Catherine Blanche King's avatar

Forgive me if I overstep here--but the world transition that we are presently in is massive. If so, and in my view, nothing sustainable and good for all can occur without the "players" understanding and aiming at a view beyond personal economics so to be fully aware of the geo-political/ethical context that all this AI discussion is both drawn from and feeding into. (Think about that prior post about SAID.)

Trump himself has made it clear that there are no half-measures of power here, by his own choices, all-things-democratic are under attack; and Altman seems to be gaslighting towards corporate if not personal power, seemingly wanting to take from others while also setting the stage for everyone's demise . . . though Altman seems only half-conscious of the situation and its potential power outcomes (and seems to think others cannot see what he is doing. I don't know and have not studied him; however, I am trusting Gary on this . . .).

I don't know if Gary agrees politically here (about the needed power relationship between corporations and (a working) democratic governorship--the inherent tension between these two opposed power sources has really come to the fore), and so I fear I am overstepping on Gary's blog. However, in for a penny, . . ..

. . . and so I wanted to say that as long as corporations and the persons involved in them are in fundamental conflict (by their own degenerate self-definitions of what capitalism means) with more comprehensive human values (values that are still a working part of democracies), at the level we are working at now, they (and Altman with them) are most probably the purveyors of a very old kind of horror (as some of our early political writers have surmised, e.g., Orwell) but now even further maximized on a world-scale (pun intended).

That said, I think there is a good relationship to be had between business/corporations and government, even in the light of AI, but my view is that history tells us that the ultimate power must be vested in a well-developed and dynamic democracy. And I think that's exactly what's at stake now.

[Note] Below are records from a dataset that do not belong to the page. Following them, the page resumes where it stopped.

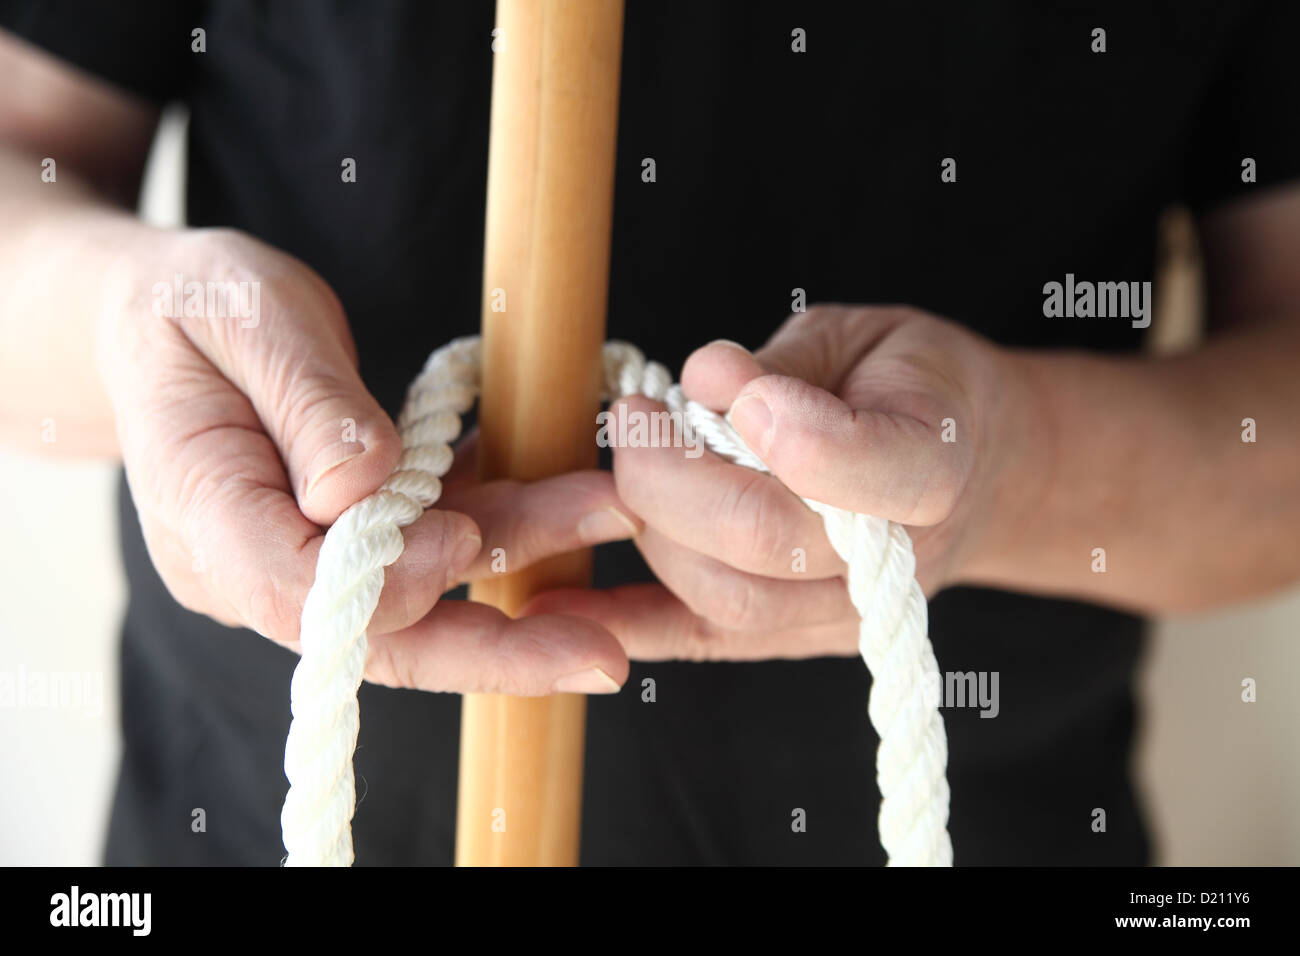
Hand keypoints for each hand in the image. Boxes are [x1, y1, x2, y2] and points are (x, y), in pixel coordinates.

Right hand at [96, 227, 634, 693]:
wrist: (165, 322)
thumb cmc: (194, 308)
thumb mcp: (244, 317)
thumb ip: (307, 403)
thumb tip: (361, 487)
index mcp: (205, 517)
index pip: (300, 593)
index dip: (390, 580)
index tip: (461, 538)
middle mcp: (253, 568)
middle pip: (381, 639)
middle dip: (496, 650)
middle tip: (602, 655)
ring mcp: (305, 566)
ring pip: (426, 603)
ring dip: (524, 574)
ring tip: (614, 527)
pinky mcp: (350, 546)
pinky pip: (433, 555)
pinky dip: (506, 533)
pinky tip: (577, 508)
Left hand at [523, 305, 1038, 660]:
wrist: (966, 468)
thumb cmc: (906, 386)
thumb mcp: (863, 337)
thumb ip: (787, 362)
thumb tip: (700, 380)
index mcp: (934, 465)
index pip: (869, 472)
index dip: (786, 428)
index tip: (730, 379)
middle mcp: (895, 563)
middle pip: (766, 538)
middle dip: (671, 472)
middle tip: (636, 413)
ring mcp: (842, 614)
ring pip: (722, 594)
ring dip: (650, 523)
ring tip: (635, 458)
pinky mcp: (790, 636)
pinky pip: (698, 638)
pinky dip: (625, 621)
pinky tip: (559, 600)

Catherine Blanche King's avatar

FYI from this morning's New York Times regarding coverage of AI in journalism: Nov. 8, 2025

https://www.nytimes.com/2025/11/07/business/media/ai-news-media.html?smid=url-share

Matt Tyson's avatar

I had to look up Kara Swisher. Why does she have the power to block someone on X?

Joy in HK fiFP's avatar

I think Gary meant she blocked him on her account, not on the entire TwittrX.

Larry Jewett's avatar

“X-orcism”

An X-ing from X

Is never a hex

Instead it’s a bee

Or bird that flies free

Joy in HK fiFP's avatar

Contrary X-ample comes to say:

“Are birds free from the chains of the skyway?”

Larry Jewett's avatar

I suppose there is always a small chance that birds and bees will get hit by a SpaceX rocket or piece of falling satellite.

So in that regard they are never truly X-orcized.

There is no X-cape (except Cape Canaveral)

True freedom requires a SpaceX-orcism.